- _Aim of the exercise_
Give only the number of lines in the records that include "sides".

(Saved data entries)
+===+
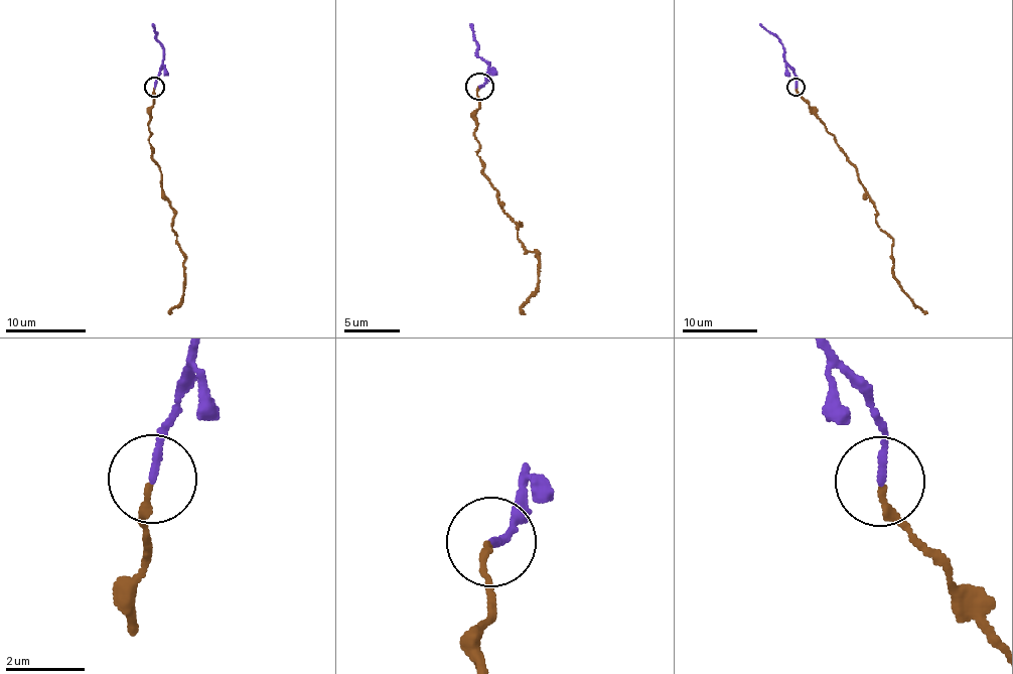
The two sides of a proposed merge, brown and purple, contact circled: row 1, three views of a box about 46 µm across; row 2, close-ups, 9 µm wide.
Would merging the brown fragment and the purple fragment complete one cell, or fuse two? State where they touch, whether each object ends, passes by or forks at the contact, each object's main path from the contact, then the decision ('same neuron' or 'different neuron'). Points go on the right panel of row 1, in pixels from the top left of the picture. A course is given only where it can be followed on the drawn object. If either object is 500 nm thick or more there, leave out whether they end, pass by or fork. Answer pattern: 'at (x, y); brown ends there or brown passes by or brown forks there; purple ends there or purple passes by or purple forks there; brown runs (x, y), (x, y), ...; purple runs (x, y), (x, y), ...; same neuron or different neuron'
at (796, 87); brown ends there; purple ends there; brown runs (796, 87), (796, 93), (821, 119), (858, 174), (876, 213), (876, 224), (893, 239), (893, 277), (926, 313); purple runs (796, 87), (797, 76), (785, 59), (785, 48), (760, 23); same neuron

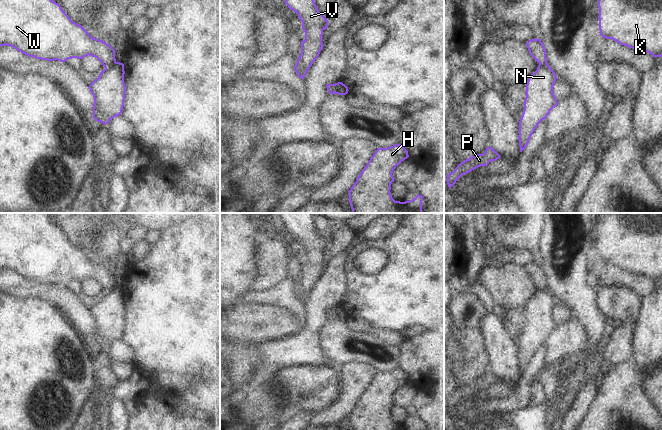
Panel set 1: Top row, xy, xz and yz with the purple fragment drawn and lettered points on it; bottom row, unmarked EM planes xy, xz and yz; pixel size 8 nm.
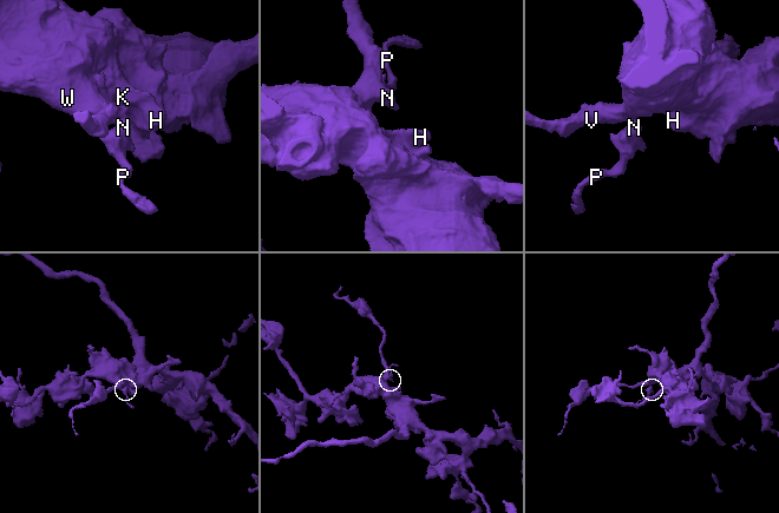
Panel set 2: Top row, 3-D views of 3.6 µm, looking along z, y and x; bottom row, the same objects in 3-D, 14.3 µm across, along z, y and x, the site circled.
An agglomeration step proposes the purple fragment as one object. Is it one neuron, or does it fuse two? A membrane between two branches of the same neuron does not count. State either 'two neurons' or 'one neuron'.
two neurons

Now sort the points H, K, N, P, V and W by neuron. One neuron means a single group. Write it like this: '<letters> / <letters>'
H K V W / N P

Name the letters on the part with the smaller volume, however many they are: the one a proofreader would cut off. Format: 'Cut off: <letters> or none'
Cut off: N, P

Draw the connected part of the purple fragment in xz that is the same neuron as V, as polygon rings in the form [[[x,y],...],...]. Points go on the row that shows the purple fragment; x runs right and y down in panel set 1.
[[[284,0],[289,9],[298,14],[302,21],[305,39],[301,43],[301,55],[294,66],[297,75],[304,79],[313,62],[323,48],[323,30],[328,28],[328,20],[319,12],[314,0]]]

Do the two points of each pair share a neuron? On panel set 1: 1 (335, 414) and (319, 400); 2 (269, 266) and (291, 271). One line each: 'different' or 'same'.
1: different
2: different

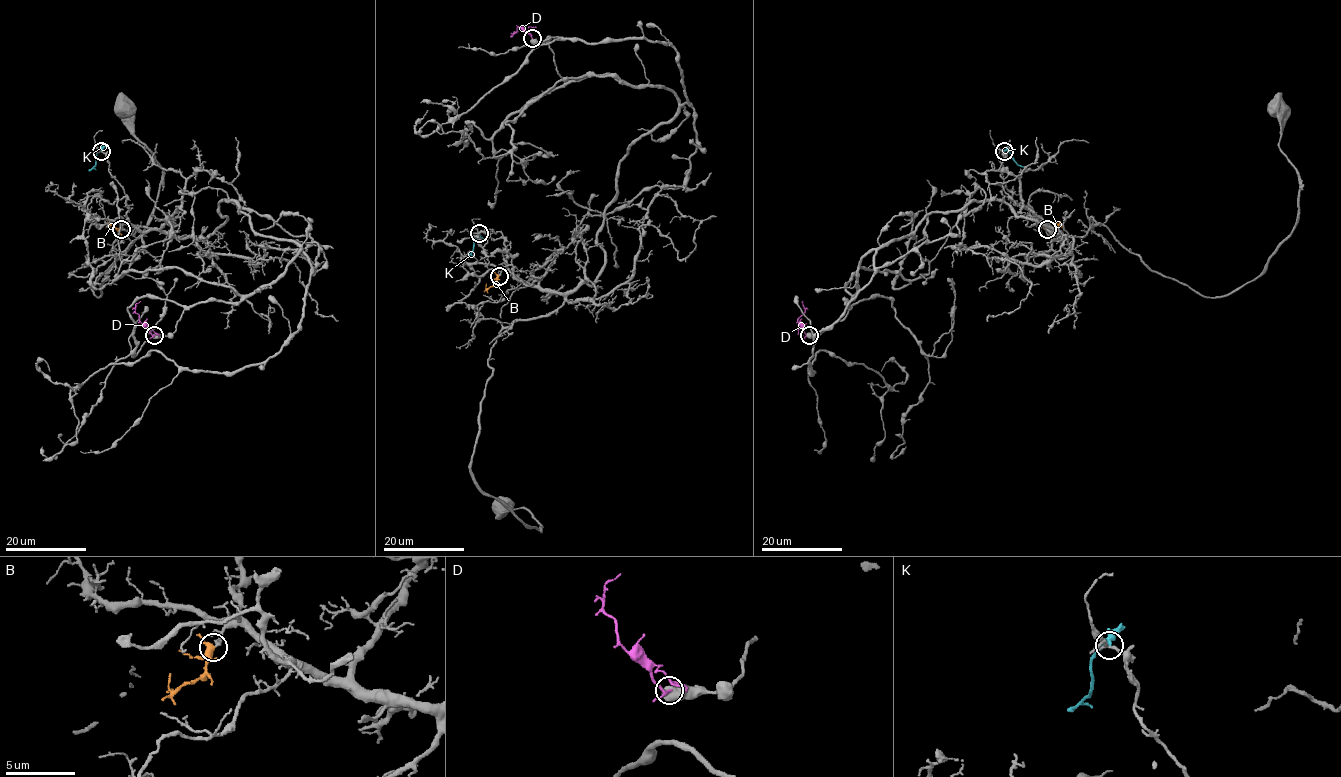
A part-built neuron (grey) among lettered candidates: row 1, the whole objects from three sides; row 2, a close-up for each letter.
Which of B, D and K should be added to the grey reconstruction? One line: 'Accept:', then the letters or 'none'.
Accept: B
+===+
- _Exercise output_
2